Exercise aim:
Turn the paragraph in the Faculty Teaching Day post that starts "Many law schools have annual faculty retreats" into a short bulleted list of its main facts.

───── Quoted text ─────

Focus on Intentional Pedagogy at “Faculty Teaching Day”

Many law schools have annual faculty retreats or “scholarship days” to showcase faculty scholarship.  My home institution instituted that tradition two years ago.  For the first time this year, we also held a “Faculty Teaching Day,” a half-day program for the full-time faculty to discuss pedagogy, consider recent developments in legal education and entertain ponderous questions about the future of law teaching.  It was a worthwhile program that helped me appreciate what my colleagues are doing in the classroom.  (We don’t have a formal post-tenure review or “classroom visit” as part of the annual evaluation process.)

Here is a quick list of the day’s sessions:

  • Overview of MacCrate, Carnegie and Best Practices
  • Learning From Examinations and Evaluations
  • Student Perspectives on Excellent Teaching
  • Incorporating Comparative Law into Domestic Law Classes
  • Teaching in the First Year: Is it Different?  Should it Be?
  • Powerpoint Do’s, Don’ts and What If’s
  • Skills Throughout the Curriculum
  • Adult Learning Styles
  • Delivering Post-Millennial Legal Education

Full program descriptions appear after the jump.  I’d be happy to share additional information with anyone who is interested.

-Bridget Crawford

Pace Law School

Faculty Teaching Day

April 23, 2010

Session 1: Overview of MacCrate, Carnegie and Best Practices

A substantive introduction to “Faculty Teaching Day” begins with a review of some of the key concepts contained in three main reports on the status of legal education: the MacCrate Report (1992), the Carnegie Foundation’s Educating Lawyers (2007) and Roy Stuckey’s Best Practices for Legal Education (2007). Professor Gross will explain how and why legal educators should be deeply engaged in evaluating their teaching, how reflective teaching can lead to successful learning outcomes, and how dialogues about effective teaching can serve as a catalyst for transforming legal education.

Session 2: Learning From Examinations and Evaluations

The panelists of Session 2 will reflect on what we, as teachers, can learn from two sources: student performance on examinations and other assignments and end-of-semester student evaluations.  Panelists will discuss a variety of topics including assessing the validity of test instruments, prospective adaptation of teaching methods based on student performance and how well student performance on examinations reflects achievement of desired educational objectives.  How can student feedback


assist in evaluating the effectiveness of teaching and learning?  What does SCATE data tell us (or obscure)? How can evaluations be used to improve teaching?

───── Supplied entries ─────

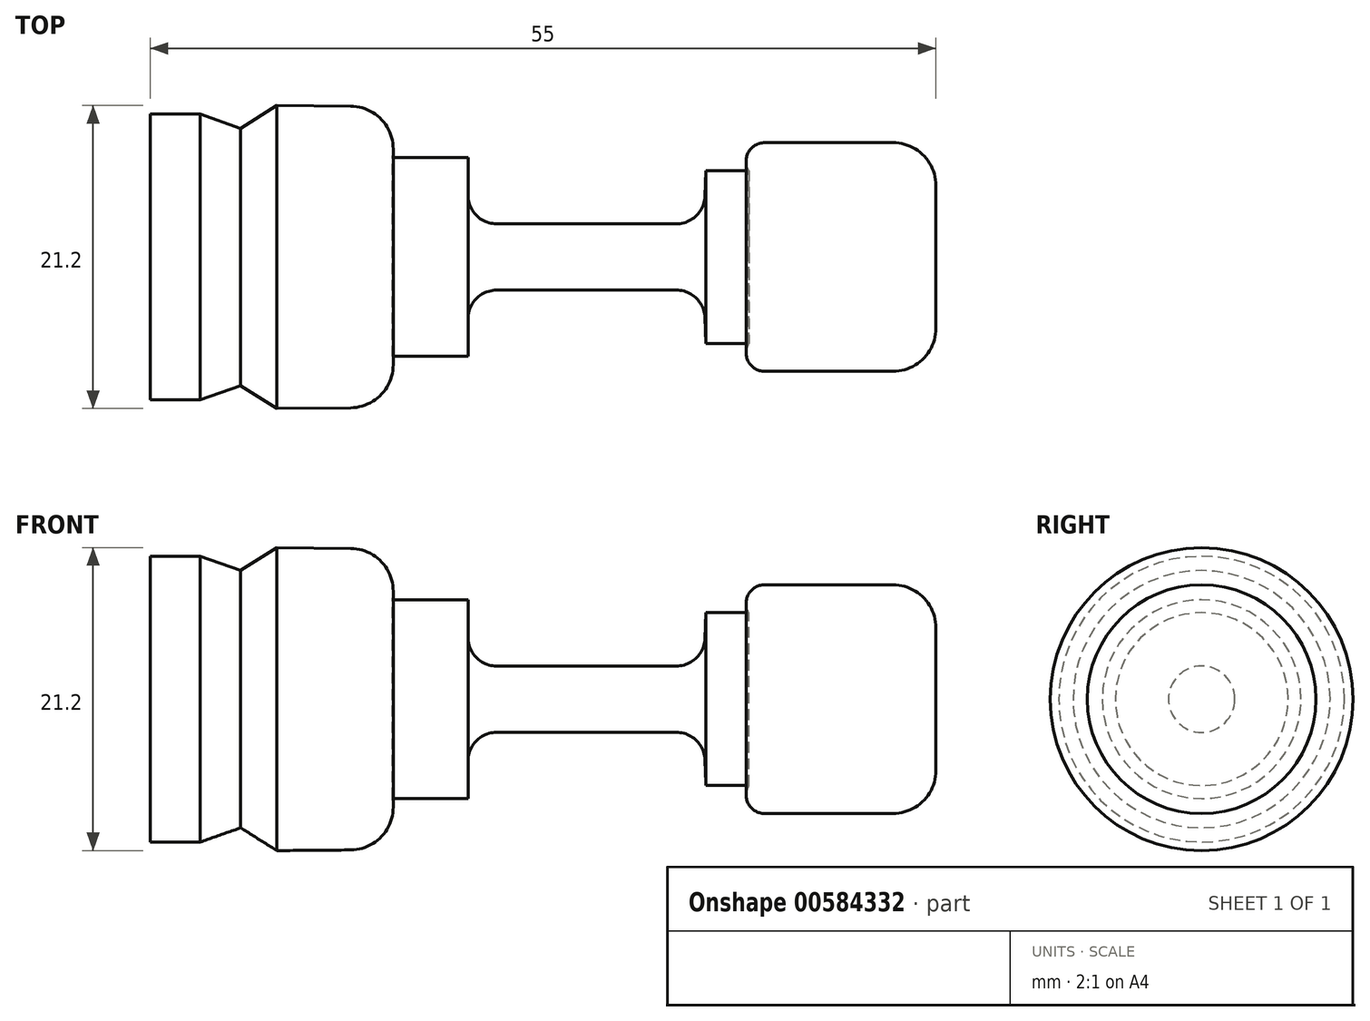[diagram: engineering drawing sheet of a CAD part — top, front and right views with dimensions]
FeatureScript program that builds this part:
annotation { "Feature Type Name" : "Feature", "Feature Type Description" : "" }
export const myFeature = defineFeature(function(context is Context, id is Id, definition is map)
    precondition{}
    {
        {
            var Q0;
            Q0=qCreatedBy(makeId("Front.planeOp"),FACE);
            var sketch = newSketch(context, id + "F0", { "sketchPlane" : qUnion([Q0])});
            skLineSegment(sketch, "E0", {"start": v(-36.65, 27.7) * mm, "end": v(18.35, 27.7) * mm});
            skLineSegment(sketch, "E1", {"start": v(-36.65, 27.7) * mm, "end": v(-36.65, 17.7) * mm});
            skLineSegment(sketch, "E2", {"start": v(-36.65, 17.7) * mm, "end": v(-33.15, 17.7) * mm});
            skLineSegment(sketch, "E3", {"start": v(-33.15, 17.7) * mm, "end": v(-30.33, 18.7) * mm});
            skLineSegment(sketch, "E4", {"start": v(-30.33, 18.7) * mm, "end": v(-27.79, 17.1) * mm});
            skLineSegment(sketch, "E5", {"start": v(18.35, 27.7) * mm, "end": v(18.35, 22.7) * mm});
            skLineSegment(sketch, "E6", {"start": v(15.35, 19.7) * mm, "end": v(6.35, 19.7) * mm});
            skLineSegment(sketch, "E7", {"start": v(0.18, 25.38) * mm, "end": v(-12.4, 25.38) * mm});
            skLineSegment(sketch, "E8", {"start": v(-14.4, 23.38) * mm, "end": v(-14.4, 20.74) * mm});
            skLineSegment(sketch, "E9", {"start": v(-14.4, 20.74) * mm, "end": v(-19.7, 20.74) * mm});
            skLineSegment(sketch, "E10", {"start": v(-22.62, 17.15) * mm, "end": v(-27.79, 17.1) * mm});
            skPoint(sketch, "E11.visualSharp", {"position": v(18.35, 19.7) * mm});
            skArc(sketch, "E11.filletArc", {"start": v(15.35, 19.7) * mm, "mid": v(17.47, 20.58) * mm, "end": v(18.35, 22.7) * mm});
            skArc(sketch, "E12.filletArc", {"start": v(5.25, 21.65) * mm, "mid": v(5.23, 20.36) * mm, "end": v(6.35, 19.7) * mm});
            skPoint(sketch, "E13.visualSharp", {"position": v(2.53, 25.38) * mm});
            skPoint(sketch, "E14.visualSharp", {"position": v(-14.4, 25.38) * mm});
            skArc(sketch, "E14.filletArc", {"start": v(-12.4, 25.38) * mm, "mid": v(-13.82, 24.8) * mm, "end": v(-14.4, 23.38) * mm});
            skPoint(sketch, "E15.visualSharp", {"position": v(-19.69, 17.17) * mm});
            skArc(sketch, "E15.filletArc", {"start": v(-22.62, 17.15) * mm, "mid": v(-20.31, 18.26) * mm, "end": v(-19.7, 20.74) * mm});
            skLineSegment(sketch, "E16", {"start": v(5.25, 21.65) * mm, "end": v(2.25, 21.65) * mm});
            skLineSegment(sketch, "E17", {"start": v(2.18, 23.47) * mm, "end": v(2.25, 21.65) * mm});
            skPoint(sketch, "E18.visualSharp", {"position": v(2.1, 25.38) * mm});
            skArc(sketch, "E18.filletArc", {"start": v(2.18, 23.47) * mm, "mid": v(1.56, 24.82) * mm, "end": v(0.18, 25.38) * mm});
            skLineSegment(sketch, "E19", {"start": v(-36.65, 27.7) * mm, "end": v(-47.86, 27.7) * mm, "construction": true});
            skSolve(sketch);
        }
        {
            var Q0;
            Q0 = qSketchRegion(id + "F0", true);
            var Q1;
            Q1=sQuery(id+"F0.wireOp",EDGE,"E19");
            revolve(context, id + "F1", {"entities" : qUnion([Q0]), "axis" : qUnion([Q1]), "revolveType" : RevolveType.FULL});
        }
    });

─────

Solution to the exercise:
- Many law schools hold yearly faculty retreats or "scholarship days" to show off faculty scholarship.
- The writer's school started that tradition two years ago.
- This year, for the first time, it also held a "Faculty Teaching Day."
- This was a half-day program where full-time faculty talked about teaching methods, recent changes in legal education, and big questions about the future of law teaching.
- The program was worthwhile and helped the writer see what colleagues do in the classroom.
- The school has no formal post-tenure review or "classroom visit" in its yearly evaluation.